_Page_
--------------------------------------------------

[Biopython-dev] [Wg-phyloinformatics] BioGeography update

Tue Jul 7 14:25:40 UTC 2009

On Tue, Jul 7, 2009 at 9:02 AM, Brad Chapman <chapmanb at 50mail.com> wrote:

> Hi Stephen;
>
> We can require lagrange to be installed and use imports to
> grab the needed code. The other option is that y'all can explicitly
> relicense a subset of the code under the Biopython license.
>

Trivia: it looks like lagrange in turn depends on scipy, but quickly
glancing through the code, I only see numpy functions being used. Since some
other Biopython modules already depend on numpy, could the installation of
lagrange for Bio.Geography be made simpler by just changing the import to
numpy?

> I can see however
> > where the Bio.Nexus functionality might not be sufficient for tree
> > manipulation. I am not a contributor to the BioPython dev group so I
> > cannot speak to those specifics, but as a user I can see separating
> > out the tree functions from the Nexus package (and tree I/O in
> > general) as logically a phylogenetic tree structure has little to do
> > with the nexus file format. It can be somewhat awkward to deal with in
> > the current form. A more general implementation might be a Bio.Tree
> > package with I/O readers in Nexus and Newick and XML, etc.
>
> Definitely. Eric has been discussing this with regards to the
> PhyloXML project and we had been looking at other Tree
> representations: in PyCogent and Thomas Mailund's Newick module.
> Considering the lagrange tree model makes a lot of sense as well.
> What I'd like to see is a stab at a generalized Tree object that
> supports the operations you need and that the Bio.Nexus parser can
> produce, exactly as you describe. Eric and Nick, what do you think
> about coordinating on this?
>

Sounds great to me. My impression is that most tree representations are
based on a recursive Node element with a few associated attributes and a
number of useful methods; phyloXML has a Clade object roughly corresponding
to that, but also a bunch of other element types for extensive annotation of
the tree. So two options spring to mind:

1. Let the Bio.PhyloXML.Tree objects be a superset of everything needed by
any phylogenetic tree representation, ever. (It's already pretty close.)
Refactor Nexus and Newick to use these objects; merge the features of
lagrange so the rest of the Biopython environment can benefit. Only export
to external object structures that are something other than a straight
phylogenetic tree -- e.g. networkx or graphviz for plotting, numpy/scipy for
crunching.

2. Factor a simple tree structure out of lagrange and Bio.Nexus, and let
that be the Biopython default representation. Add a function in Bio.PhyloXML
to export its enhanced tree structure to this simpler Bio.Tree
representation.

I wrote Bio.PhyloXML.Tree to use the naming conventions of phyloXML, but
otherwise be independent of that specific file format. It doesn't depend on
any XML library directly, and both child nodes and XML node attributes
appear as plain ol' object attributes in the tree. But the Nexus module
looked like the parser was kind of tied to the tree representation, so I
haven't reused any of that code yet. So #1 is my preference, but it put the
burden of inter-module compatibility on whoever is maintaining Bio.Nexus,
whereas #2 leaves my code on a quiet little island for the rest of the
summer.

All the best,
Eric

--------------------------------------------------

_Extracted material_
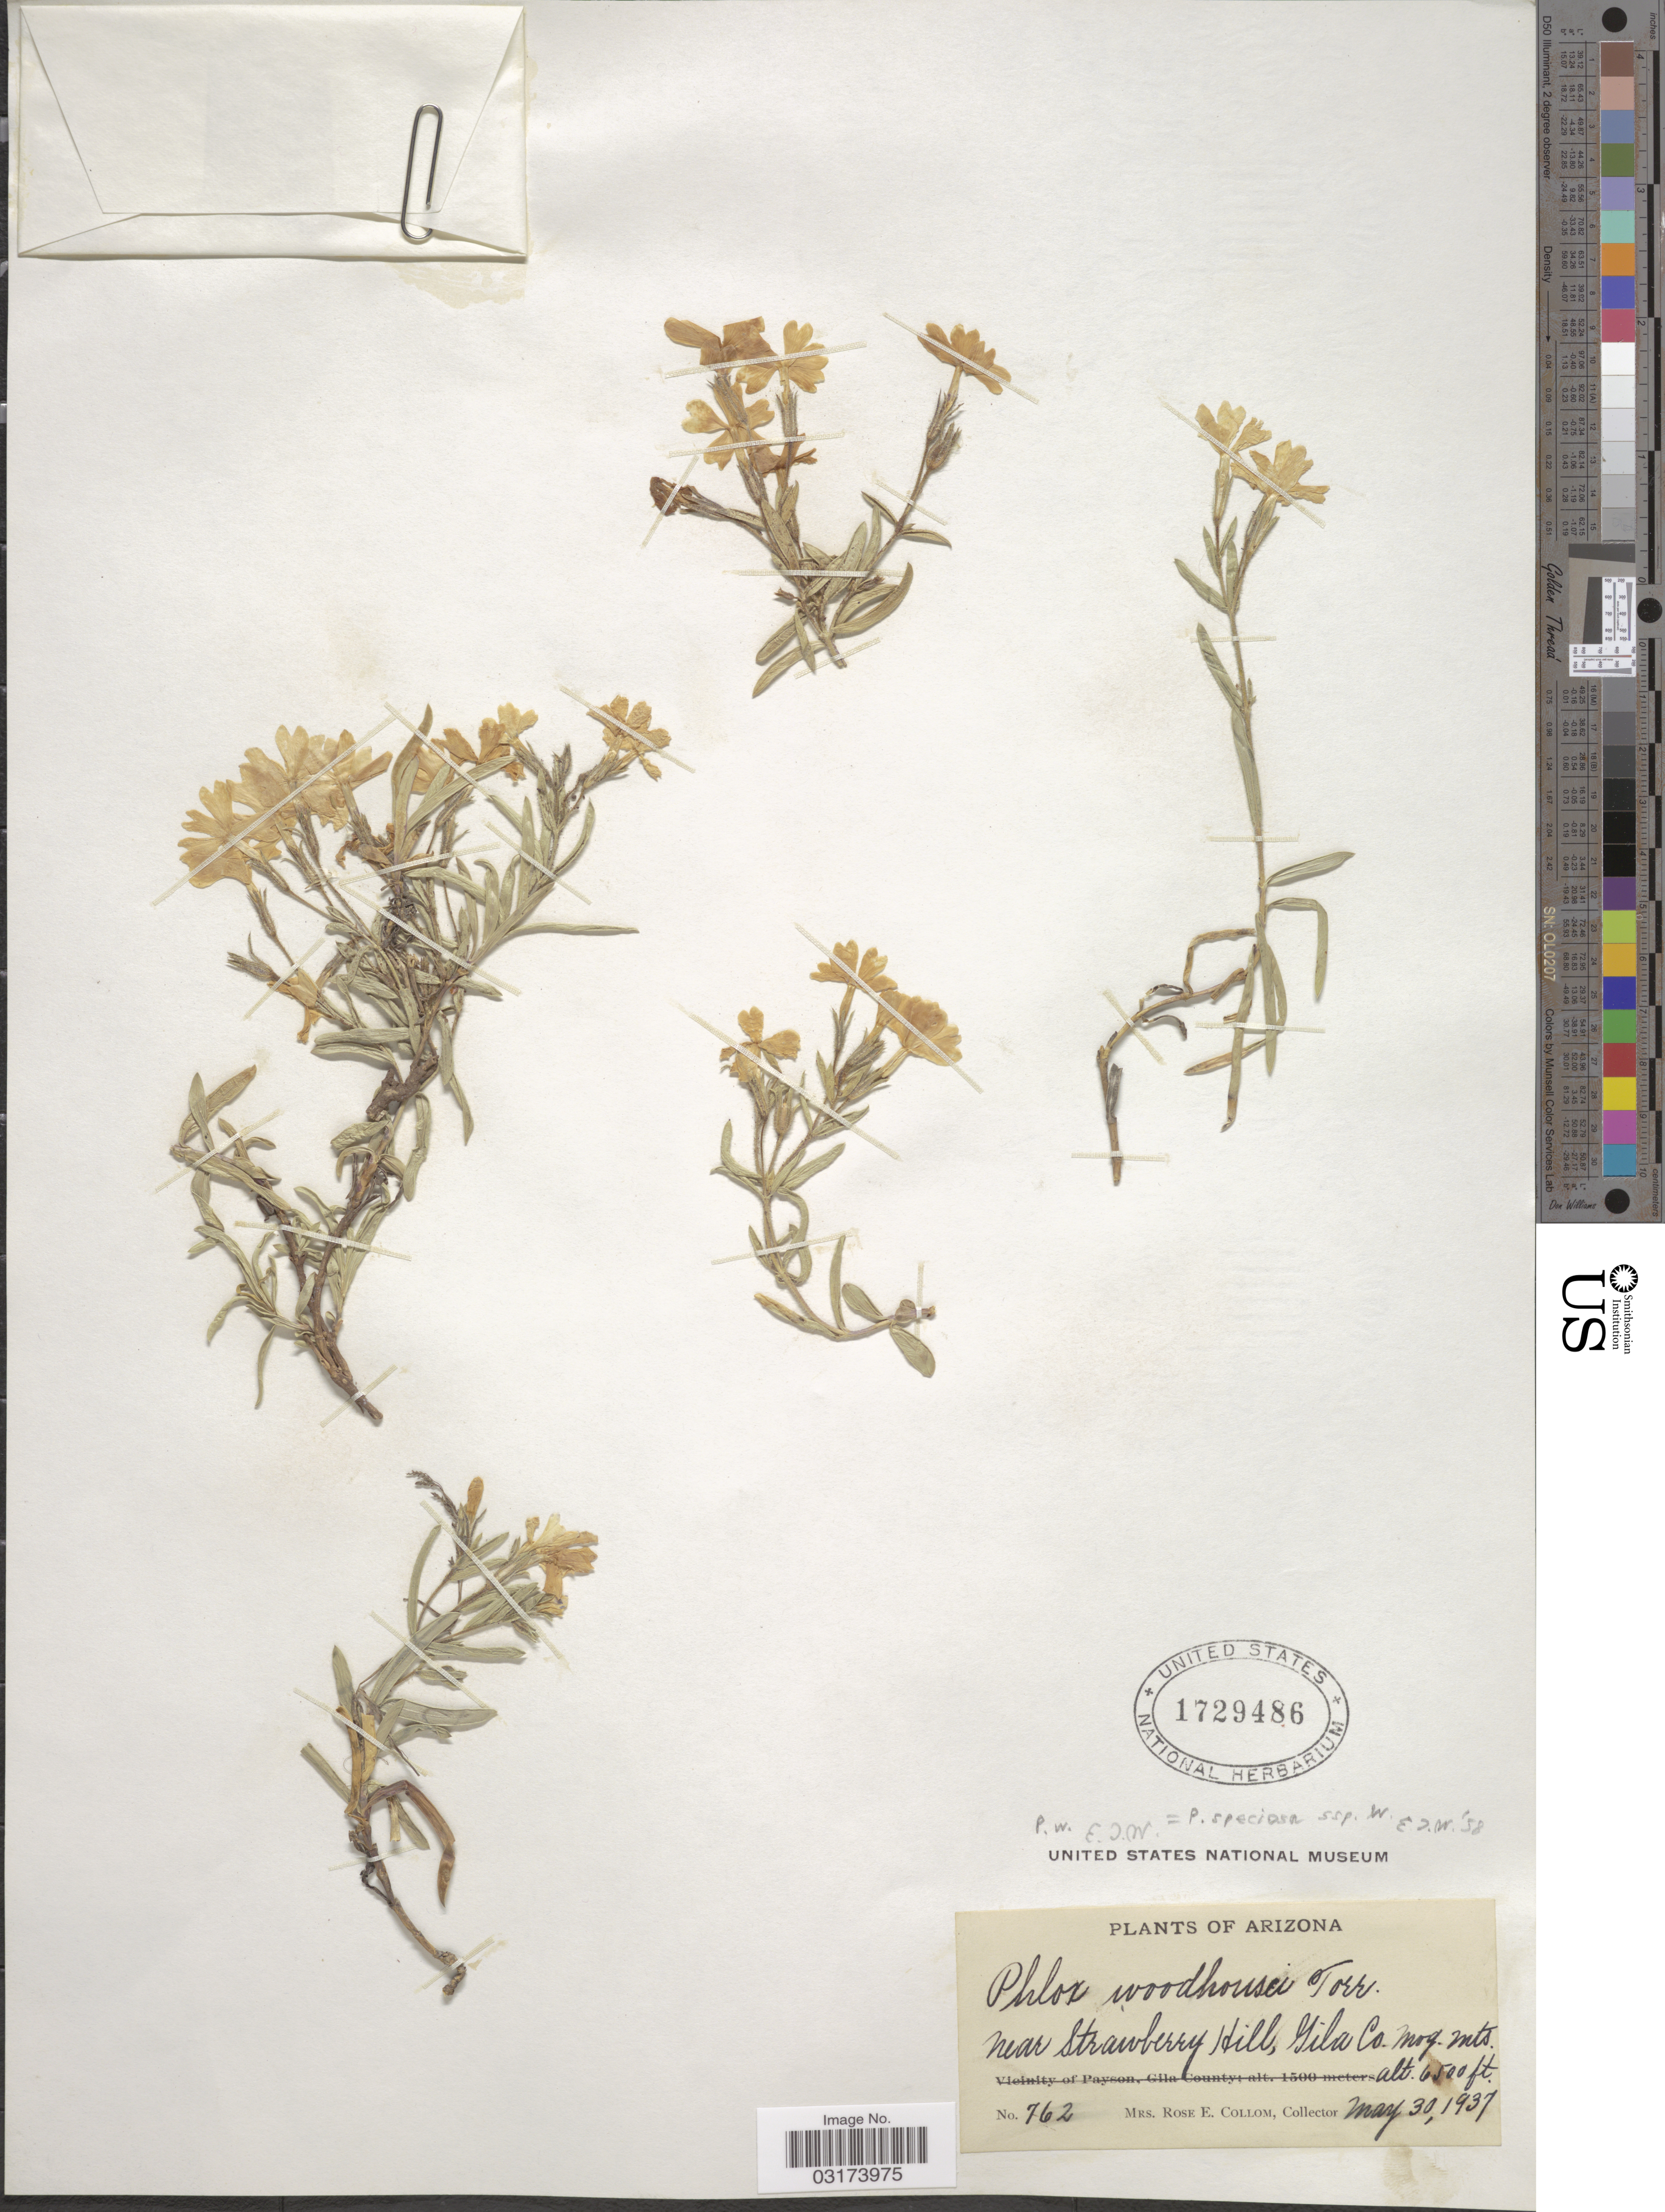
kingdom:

--------------------------------------------------

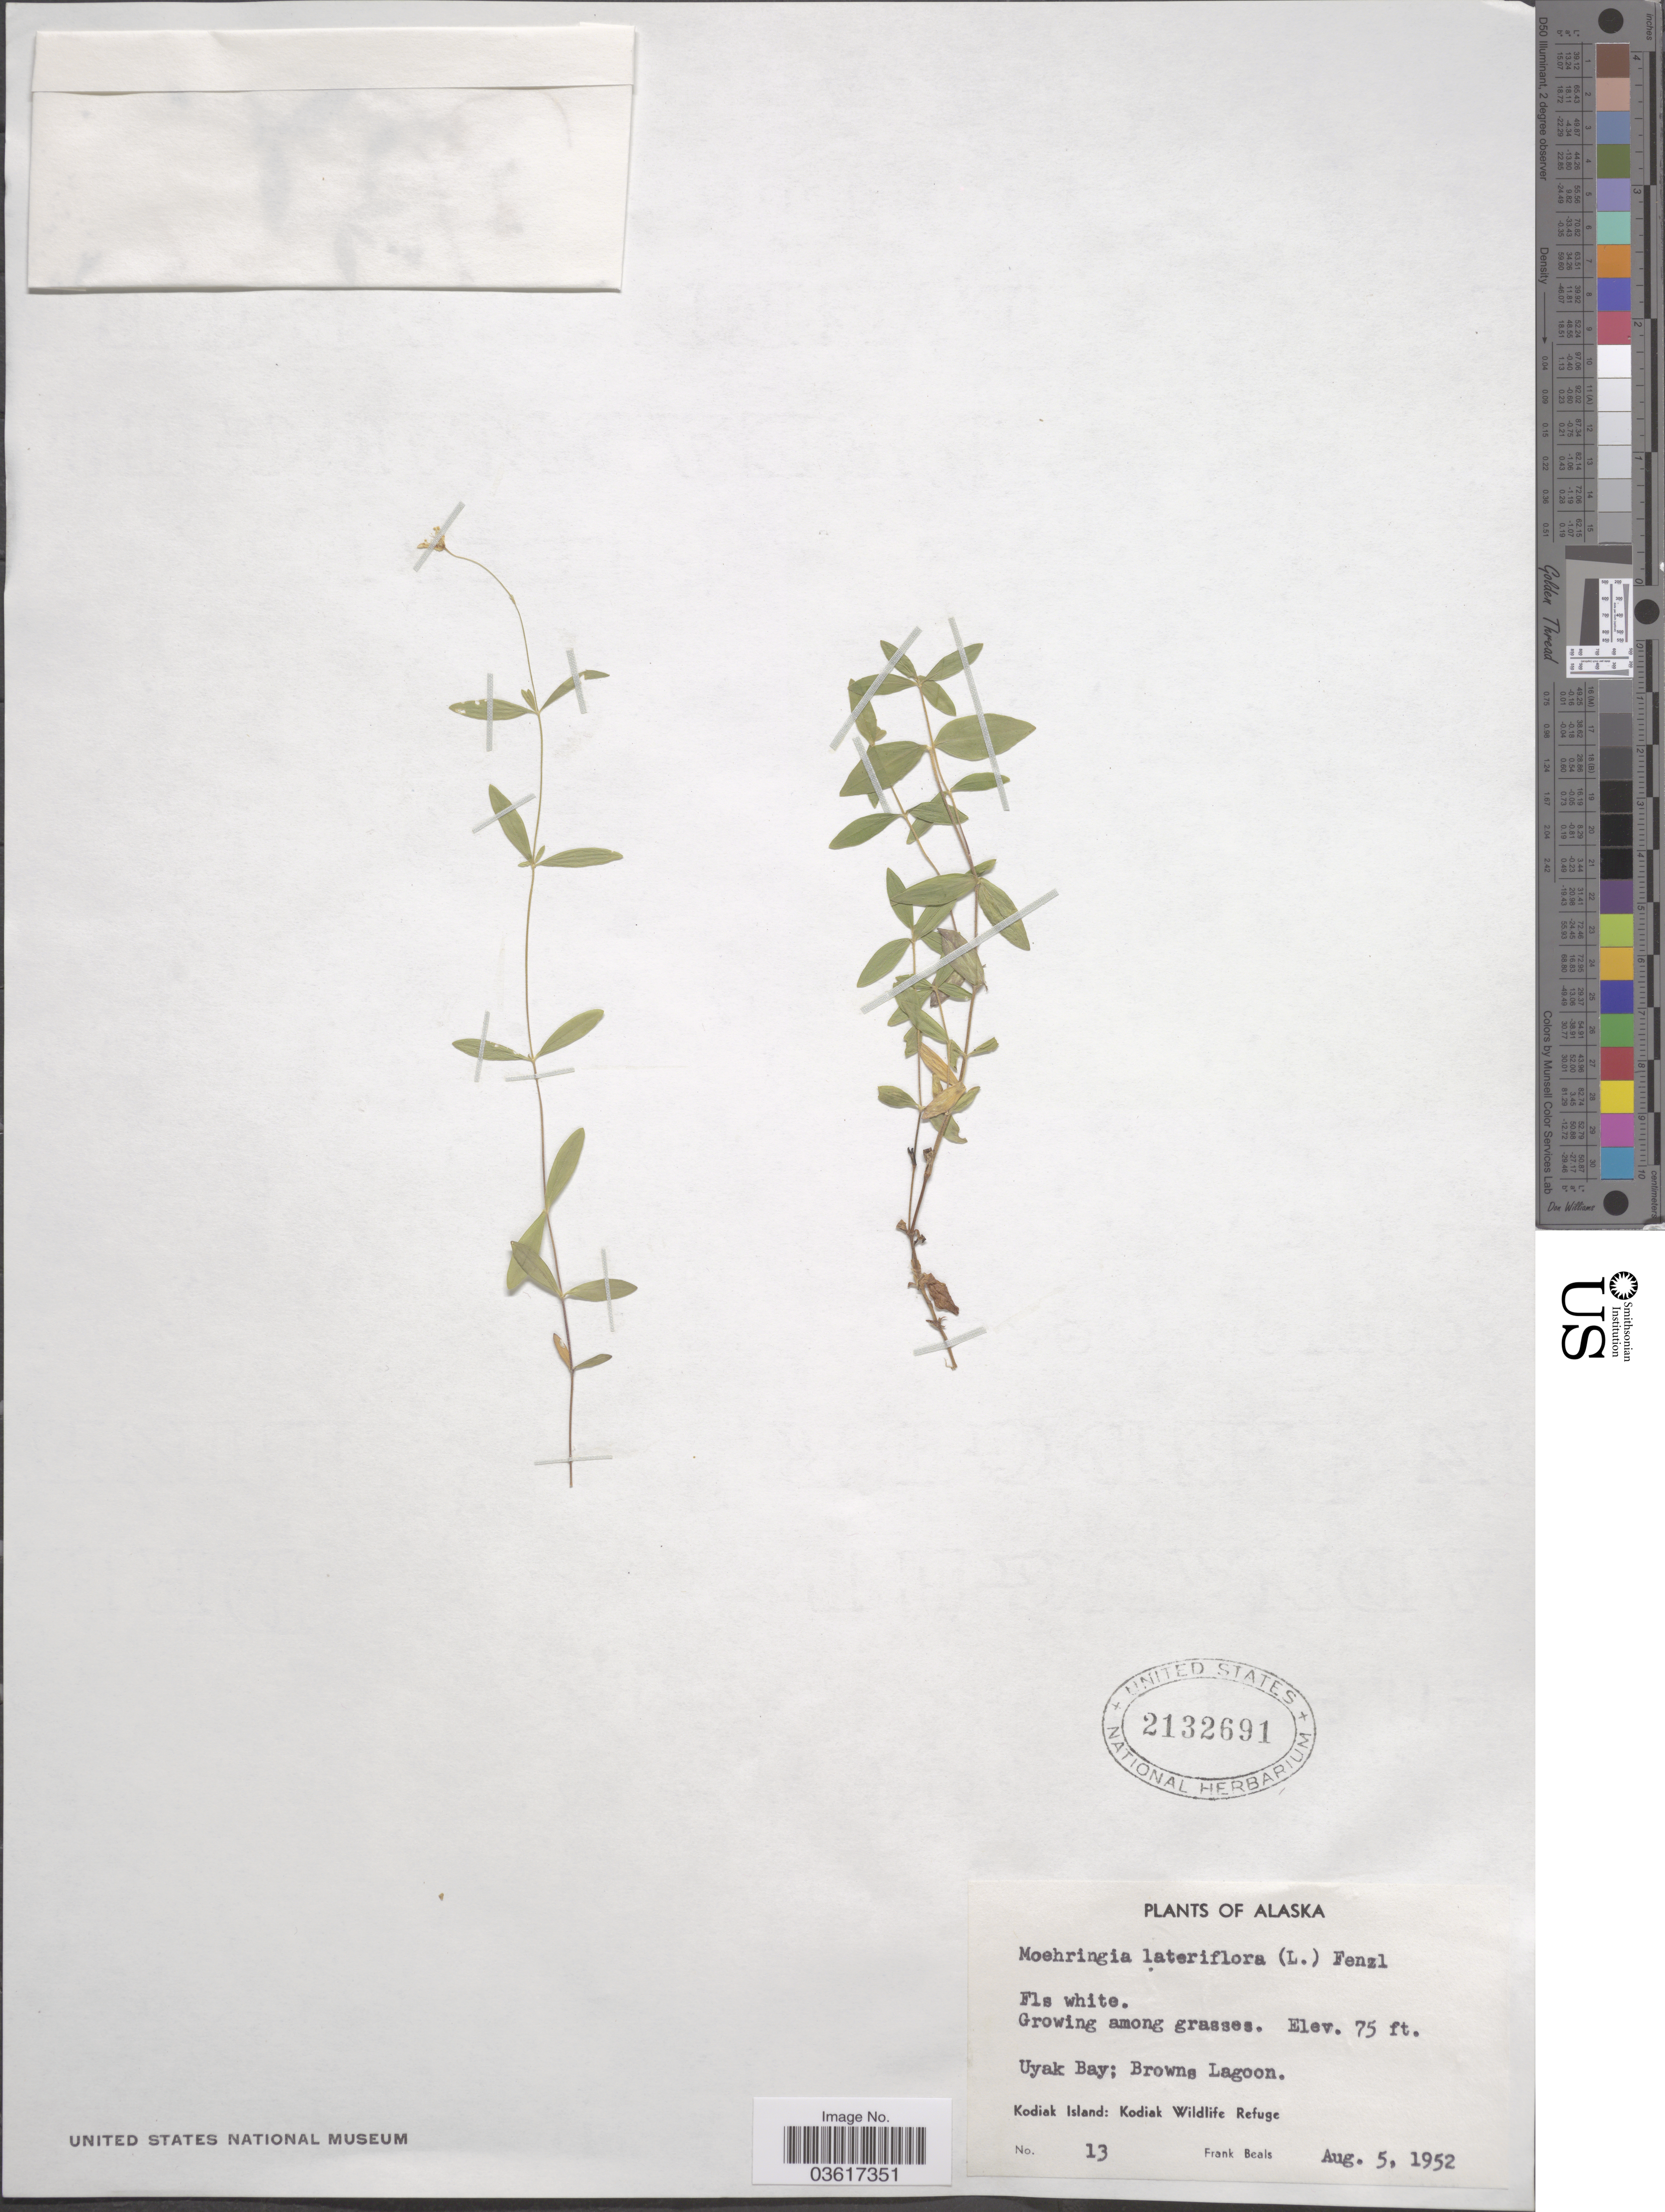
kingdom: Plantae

--------------------------------------------------

_Your objective_
Reproduce the passage of the tree-structure message starting at "[Biopython-dev] [Wg-phyloinformatics] BioGeography" and ending at "the Biopython license.". Rely solely on the message about Biopython tree structures.

_Finished task_
[Biopython-dev] [Wg-phyloinformatics] BioGeography update

Tue Jul 7 14:25:40 UTC 2009

On Tue, Jul 7, 2009 at 9:02 AM, Brad Chapman <chapmanb at 50mail.com> wrote:

> Hi Stephen;
>
> We can require lagrange to be installed and use imports to
> grab the needed code. The other option is that y'all can explicitly
> relicense a subset of the code under the Biopython license.